[Stored dataset items]
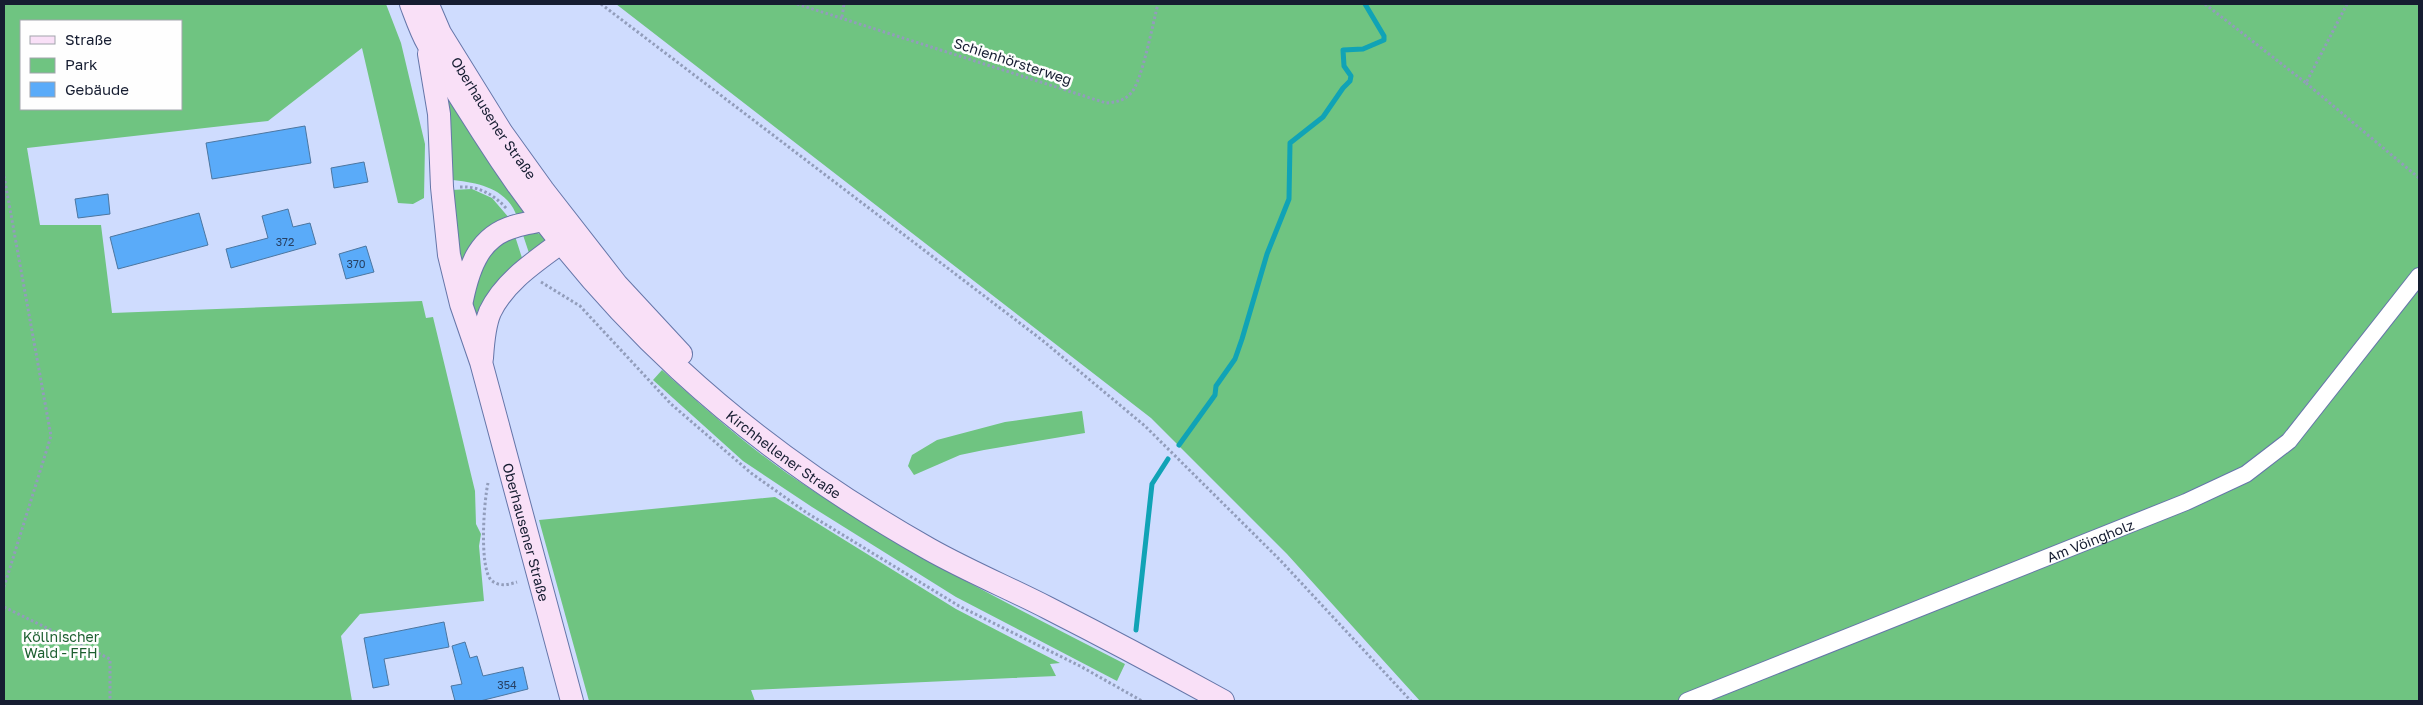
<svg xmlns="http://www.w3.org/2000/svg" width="2423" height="705" font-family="'Golos Text',sans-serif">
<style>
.green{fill:#6fc481;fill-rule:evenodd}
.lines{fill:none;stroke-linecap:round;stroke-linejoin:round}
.stream{stroke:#10a3b6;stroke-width:5}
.building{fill:#5aabf9;stroke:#4c76a0}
.minor-casing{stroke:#6576a9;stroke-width:18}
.secondary-casing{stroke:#6576a9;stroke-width:24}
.path{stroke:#929dbb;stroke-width:3;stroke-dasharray:2.5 2.5;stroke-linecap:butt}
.minor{stroke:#fff;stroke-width:16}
.secondary{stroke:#f9e0f7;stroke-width:22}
.labels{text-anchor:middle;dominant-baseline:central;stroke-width:5;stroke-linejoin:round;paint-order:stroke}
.number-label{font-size:11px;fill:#274063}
.street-label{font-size:14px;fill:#161d31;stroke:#fefefe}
.park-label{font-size:14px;fill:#1d5f30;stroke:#fefefe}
</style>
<rect width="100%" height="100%" fill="#cfdcfe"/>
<path class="green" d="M4 4H386L401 43 425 144 424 198 413 204 398 203 362 48 268 121 27 148 40 225H101L112 313 422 301 426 318 433 317 475 491 476 524 481 534 479 546 484 601 360 614 341 636 352 701H4ZM21 21H181V109H21Z
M616 4H2419V701H1420L1287 554 1151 418Z
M445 93 525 212 517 217C508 188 476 182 451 180Z
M472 189 492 198 510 219 461 269 451 190Z
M522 232H535L544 236V241L530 256Z
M514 233 523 261 500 278 476 314 472 312 473 289 488 252Z
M662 370C702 406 744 443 788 474 895 547 1010 605 1125 664L1117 681 956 597 812 507 743 461 653 380Z
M1082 411 1085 433 984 450 960 455 914 475 908 466 912 455 937 440 1005 422Z
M775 497 956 609 1060 663 1050 664 1056 676 751 690 755 701H589L539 520Z"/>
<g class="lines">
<path class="stream" d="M1179 445 1215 395 1216 386 1235 359 1242 339 1267 254 1289 199 1290 143 1323 117 1343 88 1350 81 1351 76 1344 66 1343 50 1363 49 1384 40V36L1365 4
M1136 630 1152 484 1168 459"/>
</g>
<path class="building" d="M305 126 311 163 212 179 206 143Z
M364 162 368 182 334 188 331 168Z
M108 194 110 214 78 218 75 199Z
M288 209 293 227 310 223 316 244 231 268 226 249 268 238 262 216Z
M199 213 208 245 118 269 110 237Z
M366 246 374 272 346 279 339 254Z
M444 622 449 647 384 659 389 685 373 688 364 638Z
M465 642 470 658 477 656 483 676 523 667 528 689 480 701H455L451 686 462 684 452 646Z"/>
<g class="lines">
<g class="minor-casing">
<g id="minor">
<path id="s1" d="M1687 701 2186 502 2246 474 2289 441 2419 276"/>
</g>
</g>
<g class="secondary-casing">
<g id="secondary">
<path id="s2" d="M411 4C416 17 421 32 428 44 445 75 465 104 483 133 598 314 743 444 929 549 968 571 1009 588 1048 608 1107 638 1165 669 1223 701"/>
<path id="s3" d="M428 5 440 33 502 133 543 190 617 285 681 354"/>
<path id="s4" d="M429 54 439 114 442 187 449 255 461 304 481 362 572 701"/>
<path d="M462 300C469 266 480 235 516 226 529 222 542 222 554 216"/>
<path d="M482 358C483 343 484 326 490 312 506 278 543 257 571 235"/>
</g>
</g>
<path class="path" d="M601 4 1042 340 1145 426 1280 560 1411 701
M797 4 1106 103C1116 102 1124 101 1131 93 1142 82 1153 22 1158 4
M2205 4 2306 83 2347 4
M842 17 844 4
M2306 83 2419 178
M4 176 51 436 4 587
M460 187C480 186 494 195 507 209
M541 282 580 306 671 404 751 473 807 513 959 606 1080 666 1142 701
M488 483C484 501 479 566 491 580 499 587 508 585 517 582
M4 607 110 659V701"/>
<use href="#minor" class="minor"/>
<use href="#secondary" class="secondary"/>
</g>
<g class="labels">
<g class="number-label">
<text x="285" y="241">372</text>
<text x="356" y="263">370</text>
<text x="507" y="684">354</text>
</g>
<g class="street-label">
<text transform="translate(1013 61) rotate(18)">Schienhörsterweg</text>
<text stroke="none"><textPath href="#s3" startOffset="131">Oberhausener Straße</textPath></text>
<text stroke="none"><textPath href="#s2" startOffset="591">Kirchhellener Straße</textPath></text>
<text stroke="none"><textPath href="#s4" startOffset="490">Oberhausener Straße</textPath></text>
<text stroke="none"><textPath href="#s1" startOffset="434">Am Vöingholz</textPath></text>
</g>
<g class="park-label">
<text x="61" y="636">Köllnischer<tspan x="61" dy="16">Wald - FFH</tspan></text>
</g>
</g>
<rect width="2423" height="705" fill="none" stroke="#161d31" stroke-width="10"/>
<rect x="20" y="20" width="162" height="90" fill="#fefefe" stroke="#a1a4ac"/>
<rect x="30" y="36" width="25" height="8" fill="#f9e0f7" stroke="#a1a4ac"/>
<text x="65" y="45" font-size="15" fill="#161d31">Straße</text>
<rect x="30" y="58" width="25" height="15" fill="#6fc481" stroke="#a1a4ac"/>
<text x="65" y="70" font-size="15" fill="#161d31">Park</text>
<rect x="30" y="82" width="25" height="15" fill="#5aabf9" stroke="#a1a4ac"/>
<text x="65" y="95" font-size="15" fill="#161d31">Gebäude</text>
</svg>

§ **What the task asks**
From the records above, pick out and copy each line holding the word "linecap".

§ **Response**
.lines{fill:none;stroke-linecap:round;stroke-linejoin:round}
.path{stroke:#929dbb;stroke-width:3;stroke-dasharray:2.5 2.5;stroke-linecap:butt}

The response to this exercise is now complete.